FileQueue

Typically, you will set up a file queue to give to an Image Loader thread and will never need to touch it, but if you do wish to use it directly, there are some things to note. For these notes, it is useful to look at the typical usage:

import dataset_loading as dl
files = [<some list of filenames or a list of tuples of (filenames, labels)>]
file_queue = dl.FileQueue()
file_queue.load_epochs(files, max_epochs=50)

Calling the load_epochs function actually spins up a thread to manage the file queue. This thread doesn’t have to do much (so we only use 1), but it will refill the queue if it starts to get too low (<50% of one epoch). Initially, it will load 10 epochs worth of the <files> list into the FileQueue. This is not too important a quantity, we just want it to be big enough so that calls to the FileQueue.get() shouldn’t be blocking most of the time, and not so big that the FileQueue takes up lots of memory.

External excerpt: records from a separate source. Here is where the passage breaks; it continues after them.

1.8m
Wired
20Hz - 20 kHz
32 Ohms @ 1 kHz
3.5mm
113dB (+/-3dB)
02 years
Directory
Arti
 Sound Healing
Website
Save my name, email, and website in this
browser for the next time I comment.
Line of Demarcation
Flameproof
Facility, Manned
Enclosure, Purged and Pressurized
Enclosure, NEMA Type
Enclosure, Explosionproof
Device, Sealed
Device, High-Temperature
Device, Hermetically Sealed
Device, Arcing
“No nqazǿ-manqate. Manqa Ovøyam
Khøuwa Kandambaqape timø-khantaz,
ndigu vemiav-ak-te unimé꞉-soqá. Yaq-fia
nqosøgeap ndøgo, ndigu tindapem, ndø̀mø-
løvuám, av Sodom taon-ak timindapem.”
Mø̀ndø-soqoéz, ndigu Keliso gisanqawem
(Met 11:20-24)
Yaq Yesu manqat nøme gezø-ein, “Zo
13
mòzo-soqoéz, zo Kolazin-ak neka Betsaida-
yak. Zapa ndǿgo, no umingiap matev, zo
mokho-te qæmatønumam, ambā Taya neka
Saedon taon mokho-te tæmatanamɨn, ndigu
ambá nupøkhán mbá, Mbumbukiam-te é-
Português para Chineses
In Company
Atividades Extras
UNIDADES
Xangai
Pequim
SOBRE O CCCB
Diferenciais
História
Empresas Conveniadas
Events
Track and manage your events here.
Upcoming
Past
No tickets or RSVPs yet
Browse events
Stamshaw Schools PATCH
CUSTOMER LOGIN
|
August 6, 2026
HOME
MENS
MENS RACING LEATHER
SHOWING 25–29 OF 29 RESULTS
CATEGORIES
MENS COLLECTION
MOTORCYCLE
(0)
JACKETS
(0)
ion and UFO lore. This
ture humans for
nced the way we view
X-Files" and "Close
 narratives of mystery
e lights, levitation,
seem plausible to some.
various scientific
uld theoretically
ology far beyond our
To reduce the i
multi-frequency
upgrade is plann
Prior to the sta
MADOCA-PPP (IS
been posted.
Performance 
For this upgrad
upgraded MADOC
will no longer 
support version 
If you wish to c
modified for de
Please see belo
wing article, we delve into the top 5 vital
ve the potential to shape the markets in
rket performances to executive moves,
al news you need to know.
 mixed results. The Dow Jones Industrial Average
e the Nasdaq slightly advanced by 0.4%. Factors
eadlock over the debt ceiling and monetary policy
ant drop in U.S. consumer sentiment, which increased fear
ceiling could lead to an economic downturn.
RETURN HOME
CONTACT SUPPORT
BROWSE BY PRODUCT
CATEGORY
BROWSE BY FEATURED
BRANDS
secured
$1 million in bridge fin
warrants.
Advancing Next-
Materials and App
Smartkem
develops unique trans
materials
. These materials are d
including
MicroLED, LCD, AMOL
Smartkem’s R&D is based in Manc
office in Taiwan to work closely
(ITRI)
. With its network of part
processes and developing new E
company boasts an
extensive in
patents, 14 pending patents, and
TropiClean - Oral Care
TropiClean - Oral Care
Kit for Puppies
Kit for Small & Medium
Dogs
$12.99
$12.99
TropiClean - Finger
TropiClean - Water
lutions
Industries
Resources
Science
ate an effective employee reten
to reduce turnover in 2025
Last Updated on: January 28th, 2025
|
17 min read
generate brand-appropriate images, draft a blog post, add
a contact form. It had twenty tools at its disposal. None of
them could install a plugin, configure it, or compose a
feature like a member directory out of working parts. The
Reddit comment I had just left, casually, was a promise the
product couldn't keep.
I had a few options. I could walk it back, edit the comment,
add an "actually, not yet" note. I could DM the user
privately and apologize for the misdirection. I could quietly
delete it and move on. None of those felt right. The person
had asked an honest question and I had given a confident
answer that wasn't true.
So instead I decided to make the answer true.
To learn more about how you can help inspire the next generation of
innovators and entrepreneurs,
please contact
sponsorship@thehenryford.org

In case you happen to request a lot of files when the queue is relatively empty, it would be a good idea to put a small timeout on the get(). Not so long (as you may have hit the end of the epoch limit and the queue will not refill!) and long enough to allow the FileQueue manager thread to detect the queue has emptied and give it time to fill up. Perhaps 10ms should work, i.e.:

list_of_files = [file_queue.get(timeout=0.01) for _ in range(1000)]

For more info on the FileQueue, see its docstring.